• Zadanie do wykonania: Policz wiersze zestawienia zawierające słowo „chart”. Podaj wyłącznie ich liczbę.

• Zbiór danych:
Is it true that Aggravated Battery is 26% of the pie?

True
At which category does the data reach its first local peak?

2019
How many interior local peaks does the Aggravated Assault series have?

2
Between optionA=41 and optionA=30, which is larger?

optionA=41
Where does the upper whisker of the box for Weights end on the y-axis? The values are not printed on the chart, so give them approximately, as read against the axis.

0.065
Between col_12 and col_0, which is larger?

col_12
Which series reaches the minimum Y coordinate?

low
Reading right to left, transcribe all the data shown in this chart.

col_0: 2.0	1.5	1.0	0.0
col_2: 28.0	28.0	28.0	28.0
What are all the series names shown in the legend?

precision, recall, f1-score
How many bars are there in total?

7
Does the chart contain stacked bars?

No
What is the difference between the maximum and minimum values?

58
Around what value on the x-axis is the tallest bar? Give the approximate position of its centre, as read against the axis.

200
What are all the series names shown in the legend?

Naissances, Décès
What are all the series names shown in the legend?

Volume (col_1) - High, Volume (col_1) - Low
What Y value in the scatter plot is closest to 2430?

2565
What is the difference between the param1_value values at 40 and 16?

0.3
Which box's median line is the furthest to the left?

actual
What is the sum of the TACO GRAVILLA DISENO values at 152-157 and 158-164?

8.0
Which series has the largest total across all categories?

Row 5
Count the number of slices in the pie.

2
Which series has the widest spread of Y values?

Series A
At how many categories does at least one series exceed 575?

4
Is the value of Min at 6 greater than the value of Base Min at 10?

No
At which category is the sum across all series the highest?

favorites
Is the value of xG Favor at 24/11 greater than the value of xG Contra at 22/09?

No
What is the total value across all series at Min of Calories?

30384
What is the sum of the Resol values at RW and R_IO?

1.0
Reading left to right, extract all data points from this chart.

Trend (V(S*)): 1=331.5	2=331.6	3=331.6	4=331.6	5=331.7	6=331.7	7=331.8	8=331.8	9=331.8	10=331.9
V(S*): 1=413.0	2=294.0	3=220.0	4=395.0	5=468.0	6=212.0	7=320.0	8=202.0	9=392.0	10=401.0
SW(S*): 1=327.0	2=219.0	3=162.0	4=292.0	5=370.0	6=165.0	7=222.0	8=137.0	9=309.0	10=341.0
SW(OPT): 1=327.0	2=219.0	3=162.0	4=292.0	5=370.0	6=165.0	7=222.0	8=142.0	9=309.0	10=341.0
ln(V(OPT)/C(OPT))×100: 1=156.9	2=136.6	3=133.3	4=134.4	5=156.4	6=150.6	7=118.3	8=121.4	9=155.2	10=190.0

• Wynik zadania: 4